1) Muitos dos romances de Joseph Roth são semelhantes na forma: capítulos breves organizados dentro de seções mais amplas. Rebelião, por exemplo, de 1924, tem dezenove capítulos; Direita e esquerda (Rechts und Links), de 1929, um pouco maior, tem vinte capítulos, divididos em três seções. Os dois romances também repetem um procedimento recorrente em Roth: o aparecimento de um personagem, lá pelo meio da narrativa, que irrompe abruptamente e desvia a rota até então estabelecida para o protagonista ou protagonistas.
2) No caso de Rebelião, o corte acontece com o surgimento do burguês no bonde, que faz comentários raivosos acerca de Andreas Pum, o inválido de guerra sem uma perna que também está no bonde. No caso de Direita e esquerda, acompanhamos a história de Paul Bernheim, filho de um banqueiro que desde a infância está destinado ao sucesso - é bonito, refinado, agrada às mulheres e aos homens, vai estudar na Inglaterra, domina a conversação civilizada dos salões em uma variedade de assuntos, etc. Até o momento em que surge Nikolai Brandeis, um homem mais velho, de pele morena, muito alto e distinto, riquíssimo e vindo do Leste depois da Primeira Guerra Mundial. Ao contrário do burguês de Rebelião, que surge no meio da narrativa e some (deixando apenas os efeitos de sua intervenção sobre o destino de Andreas Pum), Brandeis surge e permanece, esquivo a princípio, mas aos poucos dando indícios de suas origens e passado.

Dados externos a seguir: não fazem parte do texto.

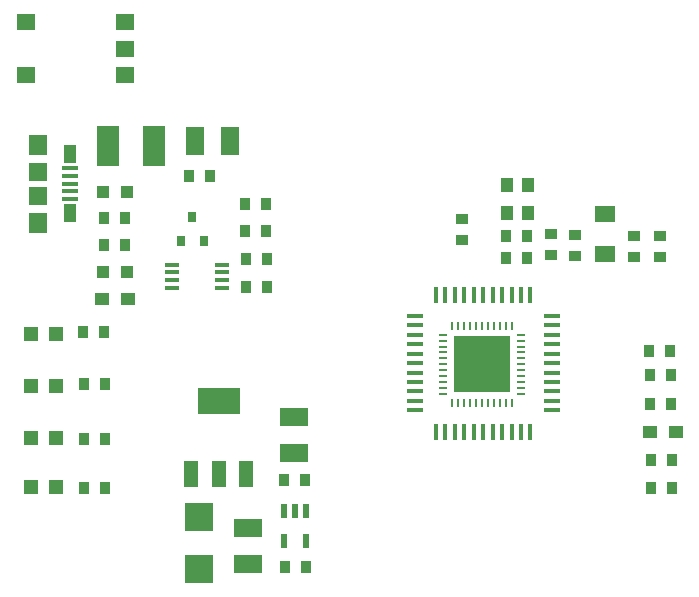
<source format=gtp>
G04*
G04 #@! TF.GenerationSoftware,Altium Limited,Altium Designer,22.2.1 (43)*
G04*
G04 Layer_Color=8421504*
%FSLAX25Y25*%
%MOIN*%
G70*
G04*
G04 #@! TF.SameCoordinates,7339C814-AE53-45AD-ACDF-668E24E4BB01*
G04*
G04*
G04 #@! TF.FilePolarity,Positive*
G04*
G01*
G75*
%ADD18R,0.03937X0.03937*%
%ADD19R,0.01772X0.05512*%
%ADD20R,0.05512X0.01772*%
%ADD21R,0.05300X0.01600*%
%ADD22R,0.06100X0.06500*%
%ADD23R,0.04000X0.06000*%
%ADD24R,0.06000X0.06000*%
%ADD25R,0.04134X0.05118*%
%ADD26R,0.02165X0.04724*%
%ADD27R,0.19000X0.19000*%
%ADD28R,0.01083X0.02953*%
%ADD29R,0.02953X0.01083*%
%ADD30R,0.04724X0.04724*%
%ADD31R,0.03100X0.03500*%
%ADD32R,0.06299X0.05512*%
%ADD33R,0.03537X0.04331*%
%ADD34R,0.04331X0.03537*%
%ADD35R,0.04724X0.03937*%
%ADD36R,0.04724X0.01181*%
%ADD37R,0.14173X0.08661*%
%ADD38R,0.04800X0.08800*%
%ADD39R,0.07480X0.13386*%
%ADD40R,0.09449X0.09449*%
%ADD41R,0.07087X0.05512*%
%ADD42R,0.03537X0.04331*%
%ADD43R,0.09449X0.06299*%
%ADD44R,0.06299X0.09449*%
%ADD45R,0.04331X0.03537*%
D18*
X158661Y98032D02*
D03*
X39764Y155118D02*
D03*
X31890D02*
D03*
X39764Y128248D02*
D03*
X31890D02*
D03*
D19*
X174409Y75197D02*
D03*
X171259Y75197D02*
D03*
X168110Y75197D02*
D03*
X164960D02*
D03*
X161811D02*
D03*
X158661Y75197D02*
D03*
X155511Y75197D02*
D03*
X152362D02*
D03*
X149212D02*
D03*
X146063Y75197D02*
D03*
X142913Y75197D02*
D03*
Y120867D02*
D03*
X146063D02*
D03*
X149212D02*
D03*
X152362D02*
D03*
X155511D02*
D03*
X158661D02*
D03*
X161811D02*
D03*
X164960D02*
D03*
X168110D02*
D03*
X171259D02*
D03*
X174409D02*
D03*
D20*
X135826Y82284D02*
D03*
Y85434D02*
D03*
Y88582D02*
D03*
Y91733D02*
D03*
Y94883D02*
D03*
Y98032D02*
D03*
Y101181D02*
D03*
Y104331D02*
D03*
Y107481D02*
D03*
Y110631D02*
D03*
Y113779D02*
D03*
X181496D02*
D03*
Y110631D02*
D03*
Y107481D02*
D03*
Y104331D02*
D03*
Y101181D02*
D03*
Y98032D02*
D03*
Y94883D02*
D03*
Y91733D02*
D03*
Y88582D02*
D03*
Y85434D02*
D03*
Y82284D02*
D03*
D21*
X20836Y163074D02*
D03*
Y160474D02*
D03*
Y157874D02*
D03*
Y155274D02*
D03*
Y152674D02*
D03*
D22*
X10236Y170874D02*
D03*
Y144874D02*
D03*
D23*
X20836Y167674D02*
D03*
Y148074D02*
D03*
D24*
X10236Y161874D02*
D03*
Y153874D02*
D03*
D25*
X173721Y148228D02*
D03*
Y157283D02*
D03*
X166437D02*
D03*
Y148228D02*
D03*
D26*
X99606Y38583D02*
D03*
X92126D02*
D03*
Y48819D02*
D03*
X95866Y48819D02*
D03*
X99606Y48819D02*
D03*
D27*
X158268Y97638D02*
D03*
D28*
X168111Y84744D02*
D03*
X166142D02*
D03*
X164174D02*
D03*
X162205D02*
D03*
X160236D02*
D03*
X158268Y84744D02*
D03*
X156299Y84744D02*
D03*
X154331D02*
D03*
X152362D02*
D03*
X150394D02*
D03*
X148425D02*
D03*
Y110532D02*
D03*
X150394D02*
D03*
X152362D02*
D03*
X154331D02*
D03*
X156299D02*
D03*
X158268Y110532D02*
D03*
X160236Y110532D02*
D03*
X162205D02*
D03*
X164174D02*
D03*
X166142D02*
D03*
X168111D02*
D03*
D29*
X145374Y87796D02*
D03*
Y89764D02*
D03*
Y91733D02*
D03*
Y93701D02*
D03*
Y95670D02*
D03*
X145374Y97638D02*
D03*
X145374Y99607D02*
D03*
Y101575D02*
D03*
Y103544D02*
D03*
Y105512D02*
D03*
Y107481D02*
D03*
X171162D02*
D03*
Y105512D02*
D03*
Y103544D02*
D03*
Y101575D02*
D03*
Y99607D02*
D03*
X171162Y97638D02*
D03*
X171162Y95670D02*
D03*
Y93701D02*
D03*
Y91733D02*
D03*
Y89764D02*
D03*
Y87796D02*
D03*
D30*
X16142Y90420D02*
D03*
X7874D02*
D03*
X16142Y107874D02*
D03*
X7874D02*
D03*
X16339Y56693D02*
D03*
X8071D02*
D03*
X16142Y72966D02*
D03*
X7874D02*
D03*
D31*
X57951Y138779D02*
D03*
X65551D02*
D03*
X61751Y146780D02*
D03*
D32*
X39370Y202756D02*
D03*
X6299Y211614D02*
D03*
X39370D02*
D03*
X6299Y193898D02*
D03*
X39370D02*
D03*
D33*
X79431Y132805D02*
D03*
X86431D02*
D03*
X86331Y141992D02*
D03*
X79331D02*
D03*
X32534Y56299D02*
D03*
X25534D02*
D03*
X32240Y108268D02*
D03*
X25240D02*
D03*
X32534Y90945D02*
D03*
X25534D02*
D03*
X32534Y72703D02*
D03*
X25534D02*
D03*
X39327Y137405D02*
D03*
X32327D02*
D03*
X39327Y146361D02*
D03*
X32327D02*
D03*
X214216Y94095D02*
D03*
X221217D02*
D03*
X221467Y65706D02*
D03*
X214467D02*
D03*
X166185Y133071D02*
D03*
X173185D02*
D03*
X173185Y140554D02*
D03*
X166185D02*
D03*
D34*
X189370Y140858D02*
D03*
Y133858D02*
D03*
D35*
X40208Y119291D02*
D03*
X31546D02*
D03*
X222841Y75003D02*
D03*
X214179D02*
D03*
D36*
X71506Y130807D02*
D03*
Y128247D02*
D03*
Y125689D02*
D03*
Y123129D02*
D03*
X54872D02*
D03*
Y125689D02*
D03*
Y128247D02*
D03*
Y130807D02*
D03*
D37*
X70472Y85429D02*
D03*
D38*
X79572Y61028D02*
D03*
X70472D02*
D03*
X61372D02*
D03*
D39*
X33662Y170472D02*
D03*
X49016D02*
D03*
D40*
X63779Y46851D02*
D03*
Y29528D02*
D03*
D41*
X199213Y134252D02*
D03*
Y147638D02*
D03*
D42*
X99126Y59055D02*
D03*
X92126D02*
D03*
X86431Y123425D02*
D03*
X79431D02*
D03*
X79331Y150984D02*
D03*
X86331D02*
D03*
X92606Y29921D02*
D03*
X99606D02*
D03*
X67716Y160236D02*
D03*
X60716D02*
D03*
X220823Y101969D02*
D03*
X213823D02*
D03*
X214467Y56299D02*
D03*
X221467D02*
D03*
X214216Y84252D02*
D03*
X221217D02*
D03*
D43*
X95669Y68110D02*
D03*
Y79922D02*
D03*
X80315Y42913D02*
D03*
Y31102D02*
D03*
D44*
X74410Y172047D02*
D03*
X62598D02*
D03*
D45*
X151575Y145976D02*
D03*
Y138976D02*
D03*
X181102Y133902D02*
D03*
Y140902D02*
D03*
X209055Y140508D02*
D03*
Y133508D02*
D03*
X217717Y140508D02*
D03*
Y133508D02*
D03*
M02*

</source>
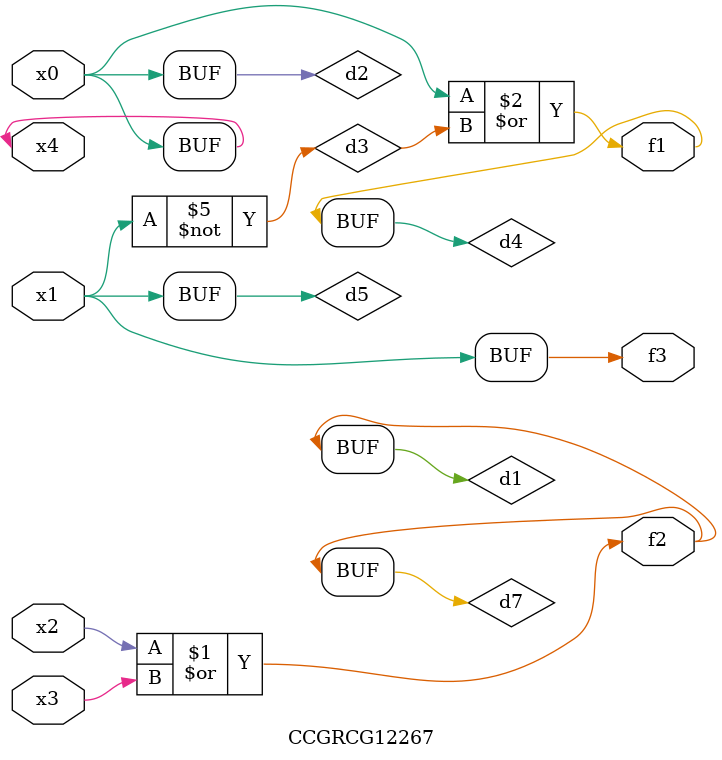
<source format=v>
module CCGRCG12267(
	input x0, x1, x2, x3, x4,
	output f1, f2, f3
);

	wire d1, d2, d3, d4, d5, d6, d7;

	or (d1, x2, x3);
	buf (d2, x0, x4);
	not (d3, x1);
	or (d4, d2, d3);
	not (d5, d3);
	nand (d6, d1, d3);
	or (d7, d1);
	assign f1 = d4;
	assign f2 = d7;
	assign f3 = d5;
endmodule

</source>
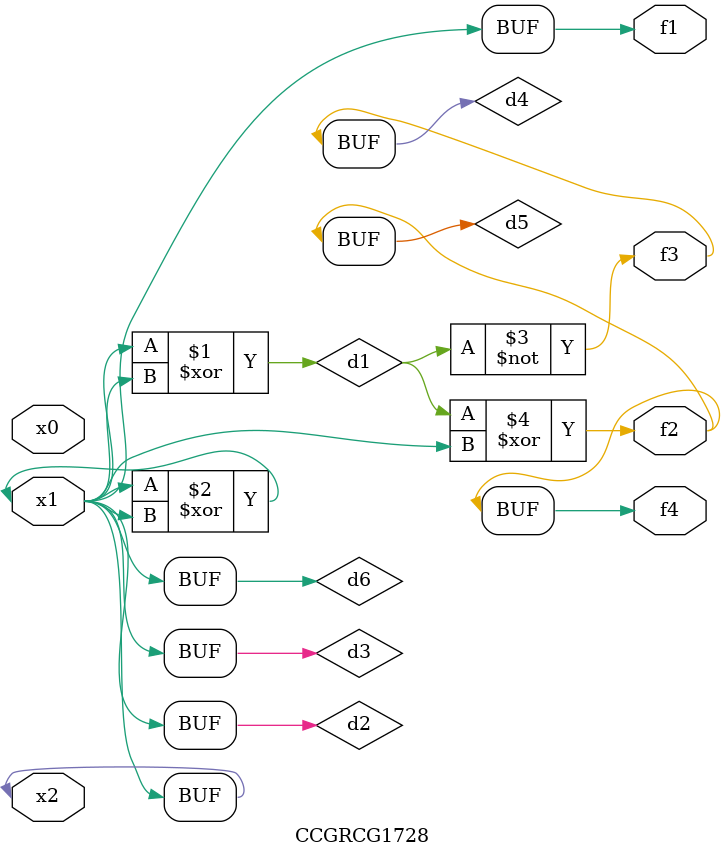
<source format=v>
module CCGRCG1728(
	input x0, x1, x2,
	output f1, f2, f3, f4
);

	wire d1, d2, d3, d4, d5, d6;

	xor (d1, x1, x2);
	buf (d2, x1, x2);
	xor (d3, x1, x2);
	nor (d4, d1);
	xor (d5, d1, d2);
	buf (d6, d2, d3);
	assign f1 = d6;
	assign f2 = d5;
	assign f3 = d4;
	assign f4 = d5;
endmodule

</source>
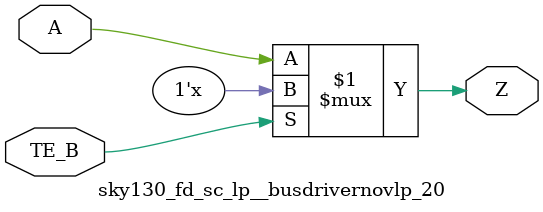
<source format=v>
/*
 * Copyright 2020 The SkyWater PDK Authors
 *
 * Licensed under the Apache License, Version 2.0 (the "License");
 * you may not use this file except in compliance with the License.
 * You may obtain a copy of the License at
 *
 *     https://www.apache.org/licenses/LICENSE-2.0
 *
 * Unless required by applicable law or agreed to in writing, software
 * distributed under the License is distributed on an "AS IS" BASIS,
 * WITHOUT WARRANTIES OR CONDITIONS OF ANY KIND, either express or implied.
 * See the License for the specific language governing permissions and
 * limitations under the License.
 *
 * SPDX-License-Identifier: Apache-2.0
*/


`ifndef SKY130_FD_SC_LP__BUSDRIVERNOVLP_20_FUNCTIONAL_V
`define SKY130_FD_SC_LP__BUSDRIVERNOVLP_20_FUNCTIONAL_V

/**
 * busdrivernovlp: Bus driver, enable gates pulldown only (pmoshvt
 *                 devices).
 *
 * Verilog simulation functional model.
 */

`timescale 1ns / 1ps
`default_nettype none

`celldefine
module sky130_fd_sc_lp__busdrivernovlp_20 (
    Z   ,
    A   ,
    TE_B
);

    // Module ports
    output Z   ;
    input  A   ;
    input  TE_B;

    //     Name     Output  Other arguments
    bufif0 bufif00 (Z     , A, TE_B        );

endmodule
`endcelldefine

`default_nettype wire
`endif  // SKY130_FD_SC_LP__BUSDRIVERNOVLP_20_FUNCTIONAL_V

</source>
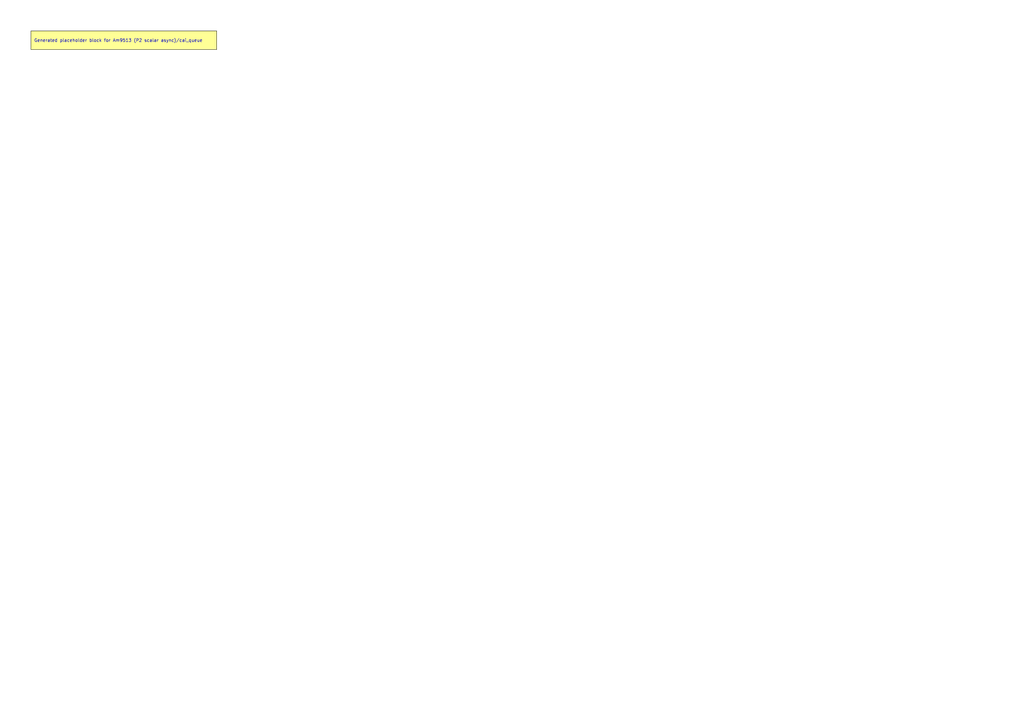
<source format=kicad_sch>
(kicad_sch
	(version 20250114)
	(generator "kicadgen")
	(generator_version "0.2")
	(uuid "37b5de6e-842d-5f8d-922f-c6e9c34fb407")
	(paper "A3")
	(title_block
		(title "Am9513 (P2 scalar async)::cai_queue")
		(company "Project Carbon")
		(comment 1 "Generated - do not edit in generated/")
		(comment 2 "Edit in schem/kicad9/manual/ or refine mapping specs")
	)
	(lib_symbols)
	(text_box
		"Generated placeholder block for Am9513 (P2 scalar async)/cai_queue"
		(exclude_from_sim no)
		(at
			12.7
			12.7
			0
		)
		(size 76.2 7.62)
		(margins
			1.27
			1.27
			1.27
			1.27
		)
		(stroke
			(width 0)
			(type default)
			(color
				0
				0
				0
				1
			)
		)
		(fill
			(type color)
			(color
				255
				255
				150
				1
			)
		)
		(effects
			(font
				(size 1.27 1.27)
			)
			(justify left)
		)
		(uuid "bb4daddc-4068-5db9-abd2-42d85bcab0ee")
	)
	(sheet_instances
		(path
			"/"
			(page "1")
		)
	)
	(embedded_fonts no)
)

</source>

3) "Eu ainda consigo lembrar o tempo em que Paul Bernheim prometia se tornar um gênio", é a primeira frase de Direita e esquerda, anunciada por um "eu" que não vai mais se manifestar (como se o romance tomasse lugar inteiramente na dimensão aberta por esse eu me lembro). Além disso, a narrativa se articula a partir dessa expectativa da genialidade de Paul Bernheim e sua manifestação duvidosa na vida futura. Eis outro tema forte em Joseph Roth: a articulação entre passado e futuro, entre expectativa e projeção (em outras palavras, o tema do messianismo, que vai ocupar, nos mesmo anos, Kafka, Walter Benjamin, Scholem e, mais adiante, Agamben, Sebald). Tal construção será utilizada novamente por Roth poucos anos depois em seu romance Jó, de 1930 (um ano depois de Direita e esquerda, portanto), mas invertida: Paul Bernheim gera uma expectativa alta que é esvaziada com o passar da narrativa; Menuchim, por sua vez, o último filho de Mendel Singer, protagonista de Jó, nasce deformado, epilético e retardado - mas carrega consigo a profecia de um rabino: tudo vai passar, "e como ele haverá poucos em Israel".